CDT funding is for 4 years; Imperial funding for PhD studies is normally 3.5 years;
The STAI CDT has a number of group activities, including taught modules, group projects, hacktowns, journal club. Some but not all of these may be present in a standard PhD. For more information on CDT training see https://safeandtrustedai.org/programme/.
Note that admission to the CDT requires successful applications to both the CDT itself, and Imperial College London (or King’s College London for projects based there); details of this process are laid out here. Note that a full application on Imperial’s web site, including a research statement, is required even if applying via the STAI CDT.
Q: How often do PhD students meet their supervisor?
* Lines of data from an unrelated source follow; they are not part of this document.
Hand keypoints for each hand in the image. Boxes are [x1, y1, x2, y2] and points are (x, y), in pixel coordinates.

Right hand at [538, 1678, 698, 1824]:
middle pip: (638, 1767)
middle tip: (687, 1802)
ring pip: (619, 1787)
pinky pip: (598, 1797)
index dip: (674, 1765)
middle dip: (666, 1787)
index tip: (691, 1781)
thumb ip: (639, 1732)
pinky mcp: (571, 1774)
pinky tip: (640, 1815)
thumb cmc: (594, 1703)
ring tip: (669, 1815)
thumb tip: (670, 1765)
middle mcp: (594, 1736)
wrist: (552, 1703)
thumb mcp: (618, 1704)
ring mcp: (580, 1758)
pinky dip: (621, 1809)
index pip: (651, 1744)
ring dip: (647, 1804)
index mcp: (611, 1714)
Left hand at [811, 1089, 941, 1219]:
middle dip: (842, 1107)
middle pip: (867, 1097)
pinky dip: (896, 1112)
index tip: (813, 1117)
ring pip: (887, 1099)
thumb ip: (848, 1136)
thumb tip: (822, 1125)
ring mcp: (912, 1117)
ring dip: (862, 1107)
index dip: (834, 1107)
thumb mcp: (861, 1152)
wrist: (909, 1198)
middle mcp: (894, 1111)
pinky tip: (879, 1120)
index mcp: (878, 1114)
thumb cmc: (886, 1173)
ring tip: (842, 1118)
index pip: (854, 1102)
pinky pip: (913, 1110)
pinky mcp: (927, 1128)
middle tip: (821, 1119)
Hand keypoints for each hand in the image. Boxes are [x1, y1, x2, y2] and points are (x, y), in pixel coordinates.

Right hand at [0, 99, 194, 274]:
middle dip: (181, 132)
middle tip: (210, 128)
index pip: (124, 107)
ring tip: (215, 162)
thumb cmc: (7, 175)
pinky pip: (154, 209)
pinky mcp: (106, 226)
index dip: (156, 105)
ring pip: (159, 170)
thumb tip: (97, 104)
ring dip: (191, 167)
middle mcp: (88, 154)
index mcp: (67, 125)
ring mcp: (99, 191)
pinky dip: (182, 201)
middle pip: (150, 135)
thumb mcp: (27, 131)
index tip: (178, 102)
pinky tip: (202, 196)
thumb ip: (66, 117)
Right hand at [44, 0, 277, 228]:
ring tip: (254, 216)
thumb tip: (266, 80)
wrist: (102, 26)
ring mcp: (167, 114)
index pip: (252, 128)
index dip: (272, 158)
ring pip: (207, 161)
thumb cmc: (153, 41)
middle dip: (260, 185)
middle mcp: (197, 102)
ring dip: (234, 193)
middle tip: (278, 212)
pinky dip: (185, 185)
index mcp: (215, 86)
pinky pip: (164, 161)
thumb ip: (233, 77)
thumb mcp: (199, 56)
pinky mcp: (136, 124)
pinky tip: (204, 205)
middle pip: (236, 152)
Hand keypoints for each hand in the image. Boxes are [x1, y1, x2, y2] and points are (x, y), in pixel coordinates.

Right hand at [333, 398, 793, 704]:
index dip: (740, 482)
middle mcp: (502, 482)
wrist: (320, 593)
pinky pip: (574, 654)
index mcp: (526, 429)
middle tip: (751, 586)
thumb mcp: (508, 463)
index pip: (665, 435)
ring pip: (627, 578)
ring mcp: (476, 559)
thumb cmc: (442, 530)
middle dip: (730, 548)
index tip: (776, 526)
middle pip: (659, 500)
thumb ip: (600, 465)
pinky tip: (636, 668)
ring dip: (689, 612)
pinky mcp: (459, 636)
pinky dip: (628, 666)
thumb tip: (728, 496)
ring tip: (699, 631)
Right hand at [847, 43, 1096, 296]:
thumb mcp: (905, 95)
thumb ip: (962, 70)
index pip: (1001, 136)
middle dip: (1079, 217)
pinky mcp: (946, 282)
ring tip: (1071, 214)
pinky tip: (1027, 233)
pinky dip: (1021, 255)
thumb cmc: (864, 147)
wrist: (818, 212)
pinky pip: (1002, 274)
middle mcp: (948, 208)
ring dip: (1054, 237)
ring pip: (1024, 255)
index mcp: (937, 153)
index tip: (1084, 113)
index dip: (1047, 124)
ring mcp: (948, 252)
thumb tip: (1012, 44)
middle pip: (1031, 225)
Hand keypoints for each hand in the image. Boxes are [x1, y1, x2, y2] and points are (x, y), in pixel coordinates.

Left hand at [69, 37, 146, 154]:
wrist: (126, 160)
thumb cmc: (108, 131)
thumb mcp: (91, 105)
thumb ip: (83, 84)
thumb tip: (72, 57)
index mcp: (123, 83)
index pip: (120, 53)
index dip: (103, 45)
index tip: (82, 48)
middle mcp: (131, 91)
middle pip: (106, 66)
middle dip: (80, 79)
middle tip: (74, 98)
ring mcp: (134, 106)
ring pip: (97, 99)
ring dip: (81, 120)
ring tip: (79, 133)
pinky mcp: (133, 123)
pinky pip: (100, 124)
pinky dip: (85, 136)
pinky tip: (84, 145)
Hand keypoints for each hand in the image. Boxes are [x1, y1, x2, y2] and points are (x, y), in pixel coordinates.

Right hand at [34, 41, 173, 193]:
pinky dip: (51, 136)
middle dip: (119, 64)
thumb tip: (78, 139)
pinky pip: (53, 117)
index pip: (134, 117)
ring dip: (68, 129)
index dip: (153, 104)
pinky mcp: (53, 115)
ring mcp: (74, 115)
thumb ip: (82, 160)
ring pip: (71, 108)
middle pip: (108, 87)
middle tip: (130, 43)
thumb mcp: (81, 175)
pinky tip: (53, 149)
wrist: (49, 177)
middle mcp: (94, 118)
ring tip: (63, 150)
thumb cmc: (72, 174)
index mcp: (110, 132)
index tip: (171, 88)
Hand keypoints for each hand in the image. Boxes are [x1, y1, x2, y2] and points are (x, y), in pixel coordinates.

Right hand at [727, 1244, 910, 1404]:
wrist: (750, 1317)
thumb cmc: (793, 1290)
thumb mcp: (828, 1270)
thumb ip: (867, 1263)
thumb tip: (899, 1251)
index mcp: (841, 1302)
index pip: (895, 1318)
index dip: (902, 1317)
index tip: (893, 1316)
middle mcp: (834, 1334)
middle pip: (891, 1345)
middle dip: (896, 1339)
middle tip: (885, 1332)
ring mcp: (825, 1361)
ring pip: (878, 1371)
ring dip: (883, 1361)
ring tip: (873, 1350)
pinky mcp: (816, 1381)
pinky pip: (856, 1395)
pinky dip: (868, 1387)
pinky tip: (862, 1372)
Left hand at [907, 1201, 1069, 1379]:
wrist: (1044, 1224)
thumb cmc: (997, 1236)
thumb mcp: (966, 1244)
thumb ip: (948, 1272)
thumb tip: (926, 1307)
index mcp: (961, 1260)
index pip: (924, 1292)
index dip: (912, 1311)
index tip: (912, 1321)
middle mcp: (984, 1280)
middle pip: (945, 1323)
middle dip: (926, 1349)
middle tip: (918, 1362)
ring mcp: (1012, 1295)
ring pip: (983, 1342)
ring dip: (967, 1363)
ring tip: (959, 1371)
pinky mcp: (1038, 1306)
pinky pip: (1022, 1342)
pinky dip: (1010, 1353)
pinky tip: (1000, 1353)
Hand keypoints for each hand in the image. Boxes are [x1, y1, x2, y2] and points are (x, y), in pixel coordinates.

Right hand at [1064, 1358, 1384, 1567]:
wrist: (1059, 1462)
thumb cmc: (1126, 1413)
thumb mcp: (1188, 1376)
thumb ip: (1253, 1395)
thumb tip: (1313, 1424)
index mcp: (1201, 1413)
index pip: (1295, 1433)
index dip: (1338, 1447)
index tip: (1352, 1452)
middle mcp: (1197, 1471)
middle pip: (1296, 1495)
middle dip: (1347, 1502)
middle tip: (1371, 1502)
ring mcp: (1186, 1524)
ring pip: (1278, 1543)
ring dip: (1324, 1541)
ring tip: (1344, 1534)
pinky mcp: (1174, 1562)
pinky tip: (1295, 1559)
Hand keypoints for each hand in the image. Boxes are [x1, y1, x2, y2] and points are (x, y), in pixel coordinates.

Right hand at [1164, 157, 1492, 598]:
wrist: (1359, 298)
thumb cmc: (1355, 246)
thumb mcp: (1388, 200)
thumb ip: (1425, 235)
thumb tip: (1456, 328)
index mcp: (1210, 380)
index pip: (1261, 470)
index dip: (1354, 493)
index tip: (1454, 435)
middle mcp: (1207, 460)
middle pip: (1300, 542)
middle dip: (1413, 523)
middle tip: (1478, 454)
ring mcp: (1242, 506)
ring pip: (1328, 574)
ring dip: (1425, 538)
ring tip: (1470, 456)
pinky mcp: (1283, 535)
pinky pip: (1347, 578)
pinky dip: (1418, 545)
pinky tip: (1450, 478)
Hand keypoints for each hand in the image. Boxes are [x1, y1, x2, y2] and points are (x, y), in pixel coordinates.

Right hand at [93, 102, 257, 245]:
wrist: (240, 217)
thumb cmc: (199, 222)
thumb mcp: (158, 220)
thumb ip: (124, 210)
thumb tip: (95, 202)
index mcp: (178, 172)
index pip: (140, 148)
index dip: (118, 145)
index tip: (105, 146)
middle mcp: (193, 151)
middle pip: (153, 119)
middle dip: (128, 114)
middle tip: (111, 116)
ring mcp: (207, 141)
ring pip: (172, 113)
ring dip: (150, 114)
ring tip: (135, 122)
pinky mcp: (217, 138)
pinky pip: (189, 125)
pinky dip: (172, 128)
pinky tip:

A: Initially students meet weekly for 30mins to 60mins to discuss a direction of work. When this is established, shorter weekly meetings are alternated with longer technical meetings as required. The group meets twice a week to discuss research work, novel papers, etc.
Q: How is Covid affecting your group?
A: All group members are presently all working from home and using zoom for meetings. The group looks forward to returning to College in person but we have no timetable for this at present. Should individual circumstances require work at College, this can be organised.
Q: How is Brexit affecting studying at Imperial College London?
A: The College has dedicated pages which are regularly updated with the latest information here.
Q: That’s great - should I email you before I apply?
A: If you have any specific questions not covered here, please feel free to get in touch with Alessio Lomuscio. Otherwise, we recommend you submit a full PhD application for full consideration.